You know that I could only write this post if it were something that had happened to me, right? Yes, there I was this morning hoping that my 4 year old would have a pleasant attitude and pleasant good-bye for me today when we arrived at his morning preschool.
It’s amazing. We can go for days, sometimes even weeks with pleasant “good-byes.” I get a big hug and a kiss and he says, “Bye, mom! See you after lunch!” I walk away so proud and giddy, thinking, “Ah, he’s such a wonderful child, so easy to manage.”
Well, just when I was getting comfortable with parenting and all that I have learned and gained as a parent coach, he decides to declare that he “hates school” and that he “isn’t going.” Now, I have heard this before. I have even heard these same lines at home before drop-off only to be followed by the pleasant farewell. So, I recognize inconsistencies. I’m nobody’s fool.
While I’m nobody’s fool, I am somebody’s mama and that little somebody can sure do a number on me when he wraps his arms around my waist and his legs wrap around my calf and it feels like I have a boa constrictor inching up my body. This morning he clung to me and repeated, “I want to go home! I don’t want to go to school today!”
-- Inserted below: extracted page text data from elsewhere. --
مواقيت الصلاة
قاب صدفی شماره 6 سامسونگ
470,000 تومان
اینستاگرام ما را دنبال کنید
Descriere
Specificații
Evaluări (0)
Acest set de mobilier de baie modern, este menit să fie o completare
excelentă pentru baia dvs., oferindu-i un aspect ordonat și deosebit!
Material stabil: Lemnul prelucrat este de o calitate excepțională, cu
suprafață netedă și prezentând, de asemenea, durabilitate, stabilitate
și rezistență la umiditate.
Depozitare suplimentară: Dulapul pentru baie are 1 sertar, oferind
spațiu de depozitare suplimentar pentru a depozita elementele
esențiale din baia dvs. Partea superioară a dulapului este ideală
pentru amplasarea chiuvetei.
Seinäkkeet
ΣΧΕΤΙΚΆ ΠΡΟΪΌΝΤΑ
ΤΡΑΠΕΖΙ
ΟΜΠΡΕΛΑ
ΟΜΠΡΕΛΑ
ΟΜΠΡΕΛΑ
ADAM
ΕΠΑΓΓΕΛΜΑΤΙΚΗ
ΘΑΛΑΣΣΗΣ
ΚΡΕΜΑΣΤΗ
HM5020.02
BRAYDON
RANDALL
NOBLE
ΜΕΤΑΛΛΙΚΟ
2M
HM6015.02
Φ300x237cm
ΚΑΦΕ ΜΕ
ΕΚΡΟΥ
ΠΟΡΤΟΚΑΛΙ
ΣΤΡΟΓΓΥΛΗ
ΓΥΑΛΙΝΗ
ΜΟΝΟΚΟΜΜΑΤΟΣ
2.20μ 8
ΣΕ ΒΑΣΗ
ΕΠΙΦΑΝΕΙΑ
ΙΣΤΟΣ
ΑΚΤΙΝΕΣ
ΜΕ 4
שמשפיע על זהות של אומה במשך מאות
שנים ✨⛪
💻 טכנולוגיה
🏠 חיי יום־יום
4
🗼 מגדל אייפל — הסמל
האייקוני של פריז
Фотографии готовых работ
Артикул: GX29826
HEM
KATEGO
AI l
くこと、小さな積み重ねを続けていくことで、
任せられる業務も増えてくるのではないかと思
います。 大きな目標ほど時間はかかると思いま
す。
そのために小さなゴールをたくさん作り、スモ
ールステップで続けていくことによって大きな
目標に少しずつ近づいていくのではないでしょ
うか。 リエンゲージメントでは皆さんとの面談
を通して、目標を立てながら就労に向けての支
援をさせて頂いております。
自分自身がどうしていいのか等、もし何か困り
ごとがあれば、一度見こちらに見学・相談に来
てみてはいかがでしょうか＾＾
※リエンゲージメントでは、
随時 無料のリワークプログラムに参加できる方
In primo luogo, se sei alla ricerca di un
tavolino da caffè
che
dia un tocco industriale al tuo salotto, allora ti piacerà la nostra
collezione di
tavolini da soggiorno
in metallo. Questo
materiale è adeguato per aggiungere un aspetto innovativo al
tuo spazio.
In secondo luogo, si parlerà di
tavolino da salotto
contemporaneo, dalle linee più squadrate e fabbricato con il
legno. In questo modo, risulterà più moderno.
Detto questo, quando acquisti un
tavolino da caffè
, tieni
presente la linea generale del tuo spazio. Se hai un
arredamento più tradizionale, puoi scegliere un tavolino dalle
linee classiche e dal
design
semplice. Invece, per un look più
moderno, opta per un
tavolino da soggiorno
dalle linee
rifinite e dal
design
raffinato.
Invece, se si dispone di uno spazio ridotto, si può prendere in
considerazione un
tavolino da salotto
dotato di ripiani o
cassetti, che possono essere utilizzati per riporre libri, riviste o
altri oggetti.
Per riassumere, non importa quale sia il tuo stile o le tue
Okay, I had to think about this. He’s had a good night’s sleep (at least 11 hours) and a hearty breakfast (waffle and an egg), and he played for at least an hour this morning with his sister with kindness before we had to depart. Where was the upset coming from? I know that he enjoyed school yesterday; he told me about playing that they were aliens and he didn’t eat all of his yogurt because he was having so much fun on their picnic. Is there anything here I can see as troublesome or a red flag to cause this sudden desire to go home?
Nope. It’s just one of those days in the life with a young child who is learning about and using his will. I know he is loved and safe in his class and his teacher lovingly guided him to the table of paper and block crayons after my smiling and confident kiss and hug.
It is so tempting to linger and to wait it out and to get them settled, believe me, I know. But focusing on a consistent farewell routine will allow everyone to move on without a tremendous amount of drama. If your child is crying or screaming, it can be even more troubling.
Young children feel safe and secure when we are safe and secure. My son’s teachers tell me that as soon as I leave he becomes the 4 year old they know again and plays well and is happy. Knowing this, it is more difficult and much more traumatic if I allow my own emotions to get involved when he wraps his body around mine begging to take him home. If I linger and placate and assure him that I love him and wait for him to be settled and happy, I reinforce his own anxiety. Sweet and clean farewells help you, your child, and your child’s teacher.
I know that my son’s teachers will be loving and kind with him – I wouldn’t have him attend the school if they were otherwise. I know that he settles better once I am gone. Trust your preschool teachers (and if you don’t, you need a new preschool!) and trust that your young child will be just fine. Separations are part of growing up and your reunion will be all the sweeter.